By Chris White
The House and Senate agreed Thursday to scrap a proposal eliminating a large tax credit the electric vehicle market and other green energy companies rely on to keep the fledgling industry afloat.
Lawmakers spared a $7,500 electric-vehicle tax credit and a wind production tax credit that Republicans nixed to balance out the hefty tax bill, according to a Bloomberg report Thursday. The Senate’s version of the bill does not include the provision.
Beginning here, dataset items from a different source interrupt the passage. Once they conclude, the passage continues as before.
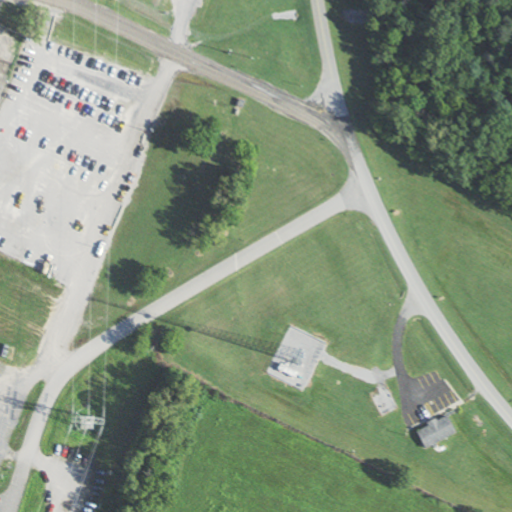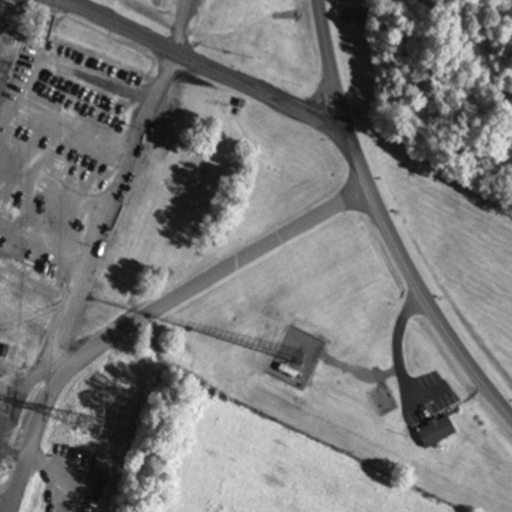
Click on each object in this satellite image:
road: (186, 56)
road: (17, 125)
road: (105, 206)
road: (382, 221)
road: (144, 317)
road: (25, 379)
power tower: (88, 421)
building: (436, 431)
road: (4, 510)
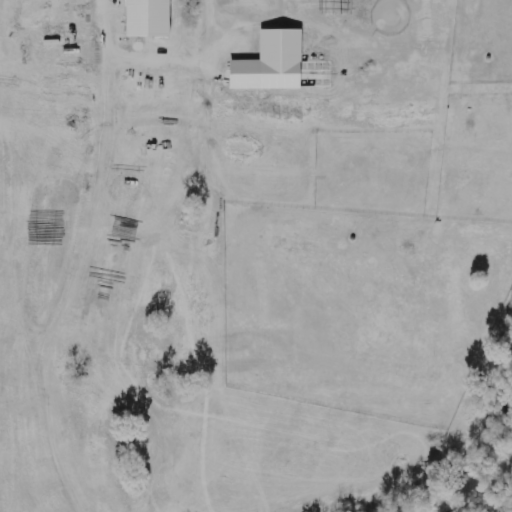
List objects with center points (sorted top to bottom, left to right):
building: (144, 19)
building: (243, 75)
Another provision potentially affecting the industry has not yet been eliminated. The so-called Base Erosion Anti-Abuse Tax provision (BEAT) could erode the value of solar and wind credits and dry up a $12 billion tax-equity market, according to McDermott Will & Emery, a law firm that specializes in international tax trade.
Republican Sen. John Thune of South Dakota, who serves on the Senate tax-writing committee, argues the House and Senate bill will work to address BEAT.
“We’re working on it,” he said in an interview earlier this month. “Nothing’s finalized yet but we recognize that is a problem created by the BEAT and we are trying to ensure those types of projects aren’t adversely affected.”
Tesla, a Silicon Valley automaker that relies heavily on the electric vehicle tax credit, saw its stock tumble from about $321 per share to roughly $296 after Republicans called for the immediate repeal of the tax credit.
Making matters worse, the draft emerged shortly after Tesla announced its worst ever third quarter as the company admitted to not meeting production targets for the new Model 3 car — CEO Elon Musk managed to make just 220 of the 1,500 he promised.
The tax credit drives most of Tesla’s sales, analysts argue. Electric car sales slumped badly in Georgia, going from 1,400 a month to just 100 a month, after the state shuttered its $5,000 credit. Other countries have eliminated electric vehicle credits with similar results.